A. Bibi
Publications
OMNI-LEAK: Orchestrator Multi-Agent Network Induced Data Leakage
As Large Language Model (LLM) agents become more capable, their coordinated use in the form of multi-agent systems is anticipated to emerge as a practical paradigm. Prior work has examined the safety and misuse risks associated with agents. However, much of this has focused on the single-agent case and/or setups missing basic engineering safeguards such as access control, revealing a scarcity of threat modeling in multi-agent systems. We investigate the security vulnerabilities of a popular multi-agent pattern known as the orchestrator setup, in which a central agent decomposes and delegates tasks to specialized agents. Through red-teaming a concrete setup representative of a likely future use case, we demonstrate a novel attack vector, OMNI-LEAK, that compromises several agents to leak sensitive data through a single indirect prompt injection, even in the presence of data access control. We report the susceptibility of frontier models to different categories of attacks, finding that both reasoning and non-reasoning models are vulnerable, even when the attacker lacks insider knowledge of the implementation details. Our work highlights the importance of safety research to generalize from single-agent to multi-agent settings, in order to reduce the serious risks of real-world privacy breaches and financial losses and overall public trust in AI agents.
Reliable and Responsible Foundation Models: A Comprehensive Survey
Foundation models, including Large Language Models (LLMs), Multimodal Large Language Models (MLLMs), Image Generative Models (i.e, Text-to-Image Models and Image-Editing Models), and Video Generative Models, have become essential tools with broad applications across various domains such as law, medicine, education, finance, science, and beyond. As these models see increasing real-world deployment, ensuring their reliability and responsibility has become critical for academia, industry, and government. This survey addresses the reliable and responsible development of foundation models. We explore critical issues, including bias and fairness, security and privacy, uncertainty, explainability, and distribution shift. Our research also covers model limitations, such as hallucinations, as well as methods like alignment and Artificial Intelligence-Generated Content (AIGC) detection. For each area, we review the current state of the field and outline concrete future research directions. Additionally, we discuss the intersections between these areas, highlighting their connections and shared challenges. We hope our survey fosters the development of foundation models that are not only powerful but also ethical, trustworthy, reliable, and socially responsible.

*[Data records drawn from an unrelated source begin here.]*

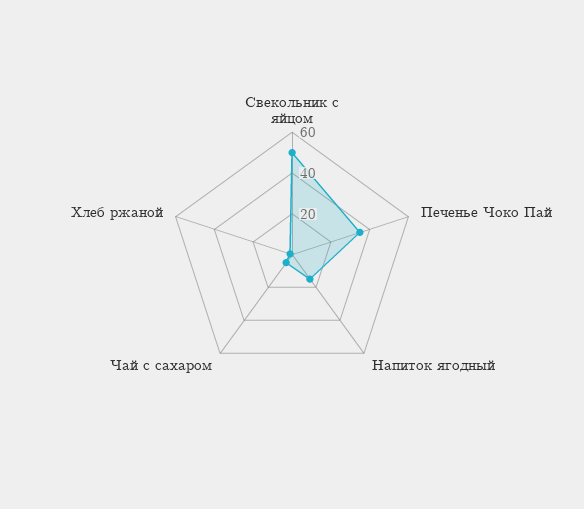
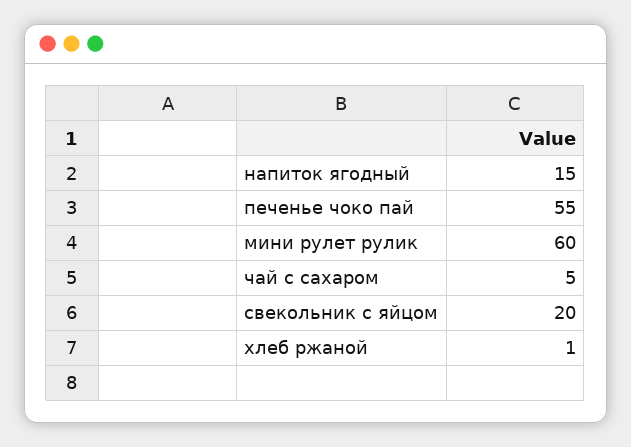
Свекольник с яйцом: 50 -> 20
Печенье Чоко Пай: 35 -> 55
мини рулет рулик: none -> 60

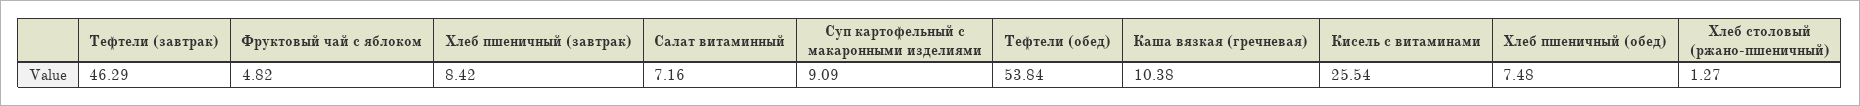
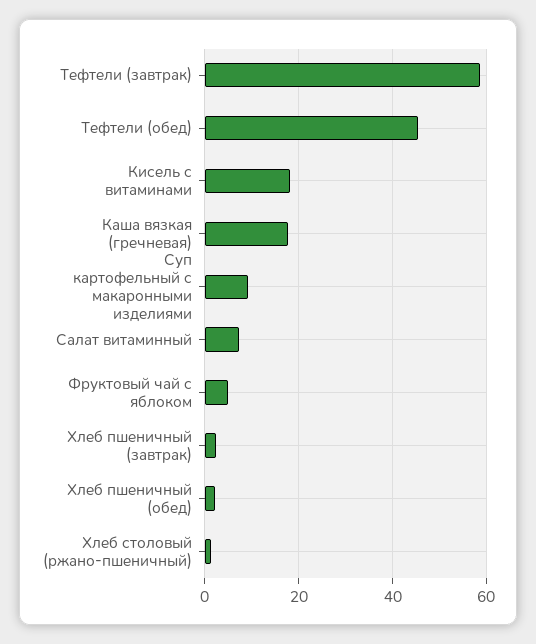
Тефтели (завтрак): 46.29 -> 58
Хлеб пшеничный (завтрак): 8.42 -> 2
Тефтели (обед): 53.84 -> 46
Каша вязкая (гречневая): 10.38 -> 18
Кисель с витаминами: 25.54 -> 18
Хлеб пшеничный (обед): 7.48 -> 2

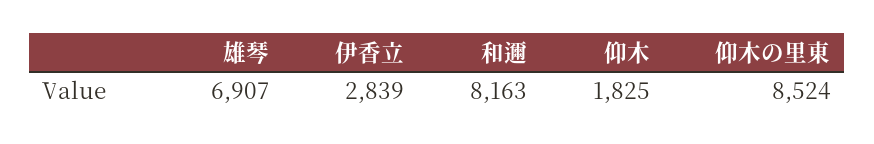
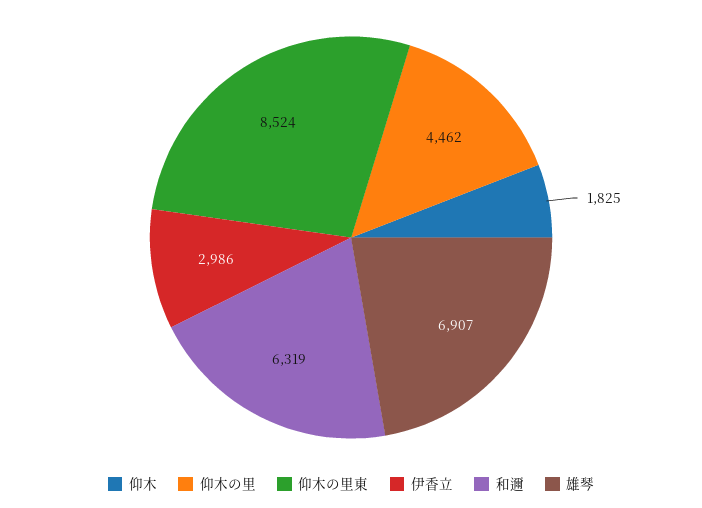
伊香立: 2839 -> 2986
和邇: 8163 -> 6319
仰木の里: none -> 4462

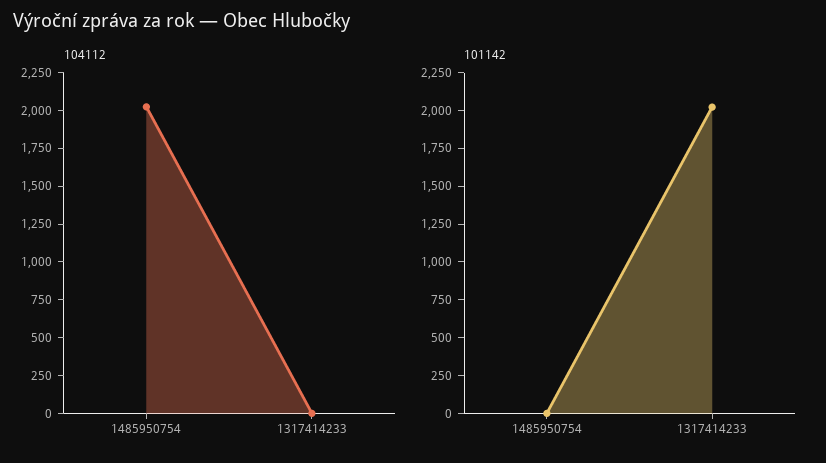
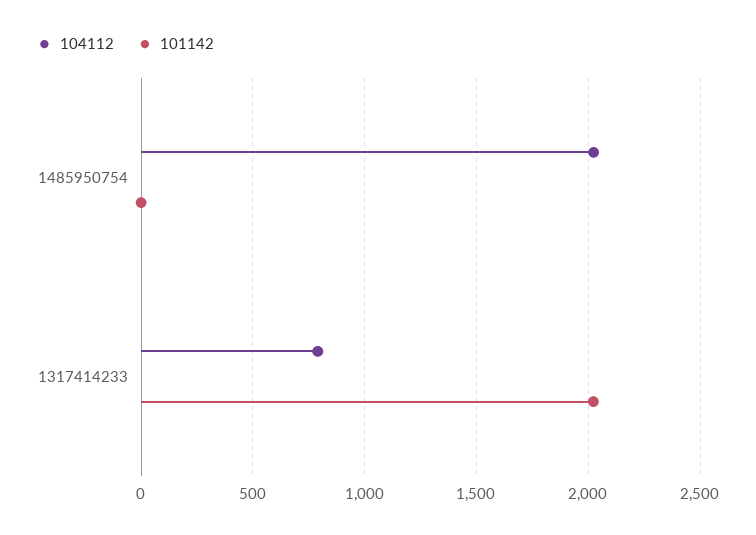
104112, 1317414233: 0 -> 800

The Alignment Curse: Cross-Modality Jailbreak Transfer in Omni-Models
Recent advances in end-to-end trained omni-models have significantly improved multimodal understanding. At the same time, safety red-teaming has expanded beyond text to encompass audio-based jailbreak attacks. However, an important bridge between textual and audio jailbreaks remains underexplored. In this work, we study the cross-modality transfer of jailbreak attacks from text to audio, motivated by the semantic similarity between the two modalities and the maturity of textual jailbreak methods. We first analyze the connection between modality alignment and cross-modality jailbreak transfer, showing that strong alignment can inadvertently propagate textual vulnerabilities to the audio modality, which we term the alignment curse. Guided by this analysis, we conduct an empirical evaluation of textual jailbreaks, text-transferred audio jailbreaks, and existing audio-based jailbreaks on recent omni-models. Our results show that text-transferred audio jailbreaks perform comparably to, and often better than, audio-based jailbreaks, establishing them as simple yet powerful baselines for future audio red-teaming. We further demonstrate strong cross-model transferability and show that text-transferred audio attacks remain effective even under a stricter audio-only access threat model.